We are delighted to publish this collection of articles on the world of the Paramāra dynasty, edited by Dr Michael Willis FRAS of the British Museum. Between 2006–10 Dr Willis led an Arts and Humanities Research Council-funded project in collaboration with the Department of History at SOAS and the Welsh School of Architecture, Cardiff, entitled ‘The Indian Temple: Production, Place and Patronage’. This project examined how Indian temples were designed, built and patronised and explored the social and economic role played by temples in medieval India. The project formed the backdrop for the articles which are brought together in this special issue.

Our last special issue ‘Romanisation in Comparative Perspective’, edited by Dr Ilker Aytϋrk and published in January 2010, followed in the tradition of some of the Journal's most significant achievements in the field of oriental languages, namely decipherment, romanisation and the reconstruction of archaic pronunciation.
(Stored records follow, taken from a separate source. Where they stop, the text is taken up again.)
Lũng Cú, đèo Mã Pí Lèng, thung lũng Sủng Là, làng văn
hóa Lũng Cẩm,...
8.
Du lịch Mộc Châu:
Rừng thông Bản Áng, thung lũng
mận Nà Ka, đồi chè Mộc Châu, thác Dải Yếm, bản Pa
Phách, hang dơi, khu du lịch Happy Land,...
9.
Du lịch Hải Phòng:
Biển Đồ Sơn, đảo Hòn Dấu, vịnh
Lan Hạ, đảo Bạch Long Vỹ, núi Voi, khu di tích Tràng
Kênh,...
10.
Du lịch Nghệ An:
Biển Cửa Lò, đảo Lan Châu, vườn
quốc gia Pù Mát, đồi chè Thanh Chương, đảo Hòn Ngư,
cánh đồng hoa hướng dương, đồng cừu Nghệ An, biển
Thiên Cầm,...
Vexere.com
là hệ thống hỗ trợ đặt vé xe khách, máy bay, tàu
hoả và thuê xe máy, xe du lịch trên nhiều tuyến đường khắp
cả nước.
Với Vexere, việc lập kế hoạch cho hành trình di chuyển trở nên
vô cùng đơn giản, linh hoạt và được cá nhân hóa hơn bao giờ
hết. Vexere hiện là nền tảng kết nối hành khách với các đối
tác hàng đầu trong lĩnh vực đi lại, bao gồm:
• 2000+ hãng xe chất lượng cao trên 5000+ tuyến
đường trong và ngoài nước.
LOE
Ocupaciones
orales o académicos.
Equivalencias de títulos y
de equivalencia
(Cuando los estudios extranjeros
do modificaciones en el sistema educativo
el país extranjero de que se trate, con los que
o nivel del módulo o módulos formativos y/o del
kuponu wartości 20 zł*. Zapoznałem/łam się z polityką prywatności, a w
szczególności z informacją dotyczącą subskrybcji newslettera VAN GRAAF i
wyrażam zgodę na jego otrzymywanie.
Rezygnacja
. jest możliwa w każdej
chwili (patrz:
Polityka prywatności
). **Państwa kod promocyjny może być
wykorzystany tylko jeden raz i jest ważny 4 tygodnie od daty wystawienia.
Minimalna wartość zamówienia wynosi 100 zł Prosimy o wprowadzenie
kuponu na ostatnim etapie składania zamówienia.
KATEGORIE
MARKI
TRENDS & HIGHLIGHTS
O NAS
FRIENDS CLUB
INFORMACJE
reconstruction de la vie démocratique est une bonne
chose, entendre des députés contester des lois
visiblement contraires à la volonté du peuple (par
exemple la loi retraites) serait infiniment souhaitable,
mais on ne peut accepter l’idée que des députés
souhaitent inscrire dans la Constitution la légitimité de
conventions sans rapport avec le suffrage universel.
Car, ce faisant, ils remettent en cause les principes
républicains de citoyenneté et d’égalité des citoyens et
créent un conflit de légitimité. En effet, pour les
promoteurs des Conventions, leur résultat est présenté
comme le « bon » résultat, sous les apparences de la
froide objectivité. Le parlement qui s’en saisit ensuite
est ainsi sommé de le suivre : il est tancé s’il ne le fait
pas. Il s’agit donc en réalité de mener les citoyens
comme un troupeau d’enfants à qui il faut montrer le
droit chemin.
Dr Willis's special issue is equally relevant to the history and activities of our Society. It is the outcome of an international seminar ‘History of the Paramāras’ that took place at the Society's building in Stephenson Way in July 2009. The seminar brought forward new discoveries but also showed how modern scholarship relates to subjects originally explored by one of the Society's founder members Lieut.-Col James Tod. Lectures and papers at the seminar discussed, among other things, the copper-plate inscriptions that Tod came across two hundred years ago in India, and which form part of the Society's collections now held at the British Museum. I am delighted to see these copper-plates illustrated and contextualised in this special issue. Tod's landmark work, Annals and Antiquities of Rajasthan (1820), has been both lauded and ridiculed, but as a current member of the Society Dr Giles Tillotson has written, “it cannot in good conscience be ignored” (James Tod's Rajasthan: the historian and his collections, Mumbai, 2007). In this special issue, Dr Willis and his contributors extend the discussion and debates about the Paramāras and their contemporaries that were begun more than a century ago. In the process, the papers unveil new controversies and matters of conscience, including the political complexion of scholarship in the late nineteenth century and twentieth century. This collection leaves little doubt that the Royal Asiatic Society and its Journal continue to play a vital role in the understanding of India and its history.